Sept. 21 is POW/MIA Day

This chair and table will remain vacant until all POW/MIA are accounted for.

More than 83,000 Americans are missing from World War II, the Korean War, the Cold War, the Vietnam War, and the 1991 Gulf War, but last August, the remains of Starke County’s last known Vietnam POW/MIA, U.S. Army Chief Warrant Officer Andy Howe, were returned to Starke County. Forty years after his helicopter was shot down in Vietnam, Howes returned home to a hero’s welcome.

In honor of those missing or lost, the third Friday in September is nationally observed as POW/MIA day. This year, that date falls on Sept. 21.

Veterans of Foreign Wars Post 748 Commander Bob Sims says the POW/MIA flag is flown 365 days a year at every VFW post. A POW/MIA table and an empty chair with a POW/MIA cover are also at every meeting, conference, and convention, and Sims says those will remain there until all missing or lost are accounted for.

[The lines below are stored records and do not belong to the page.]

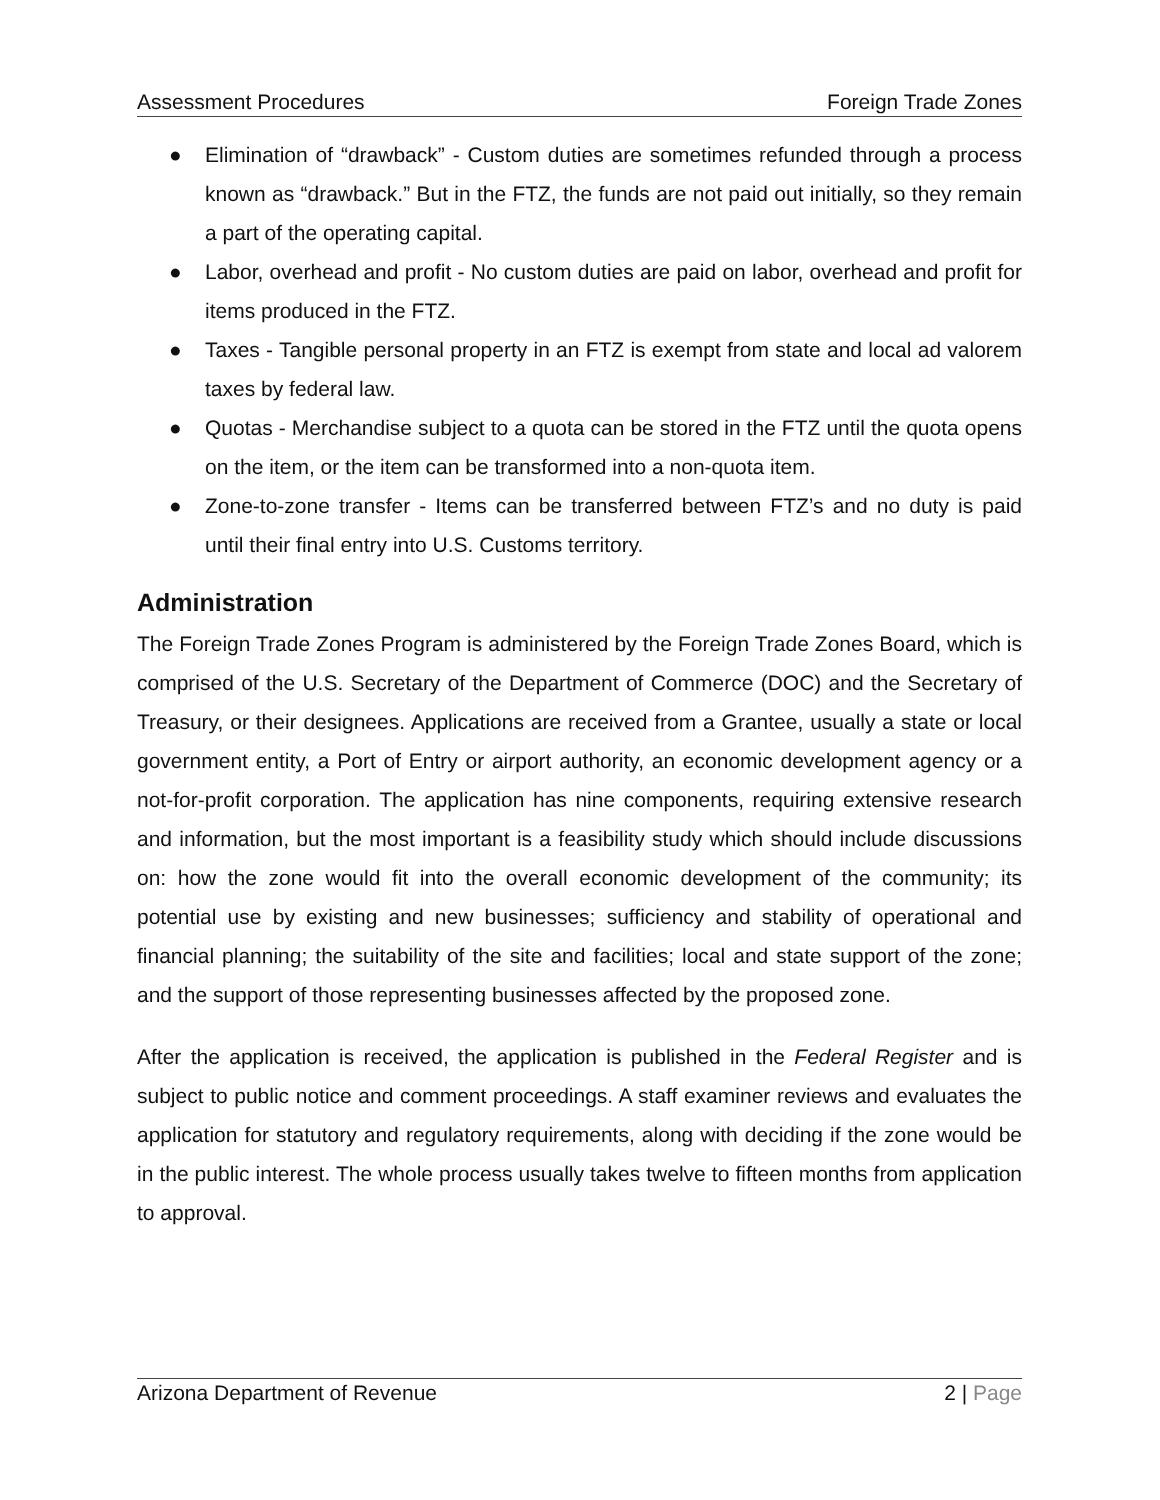Assessment Procedures Foreign Trade Zones
● Elimination of “drawback” - Custom duties are sometimes refunded through a process known as “drawback.” But in the FTZ, the funds are not paid out initially, so they remain a part of the operating capital.
● Labor, overhead and profit - No custom duties are paid on labor, overhead and profit for items produced in the FTZ.
● Taxes - Tangible personal property in an FTZ is exempt from state and local ad valorem taxes by federal law.
● Quotas - Merchandise subject to a quota can be stored in the FTZ until the quota opens on the item, or the item can be transformed into a non-quota item.
● Zone-to-zone transfer - Items can be transferred between FTZ’s and no duty is paid until their final entry into U.S. Customs territory.
Administration
The Foreign Trade Zones Program is administered by the Foreign Trade Zones Board, which is comprised of the U.S. Secretary of the Department of Commerce (DOC) and the Secretary of Treasury, or their designees. Applications are received from a Grantee, usually a state or local government entity, a Port of Entry or airport authority, an economic development agency or a not-for-profit corporation. The application has nine components, requiring extensive research and information, but the most important is a feasibility study which should include discussions on: how the zone would fit into the overall economic development of the community; its potential use by existing and new businesses; sufficiency and stability of operational and financial planning; the suitability of the site and facilities; local and state support of the zone; and the support of those representing businesses affected by the proposed zone.
After the application is received, the application is published in the Federal Register and is subject to public notice and comment proceedings. A staff examiner reviews and evaluates the application for statutory and regulatory requirements, along with deciding if the zone would be in the public interest. The whole process usually takes twelve to fifteen months from application to approval.
Arizona Department of Revenue 2 | Page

The remains of Howes were returned by the Vietnamese government and identified in Hawaii through advanced DNA-identification techniques before being returned to Starke County, but many remain missing or lost. Hundreds of Department of Defense men and women work in organizations around the world as part of the department’s personnel recovery and accounting committees.

This Friday, as the country remembers, honors, and prays for those who are still unaccounted for, Americans must also remember the families of those lost overseas who continue to wait with baited breath for word on their loved ones.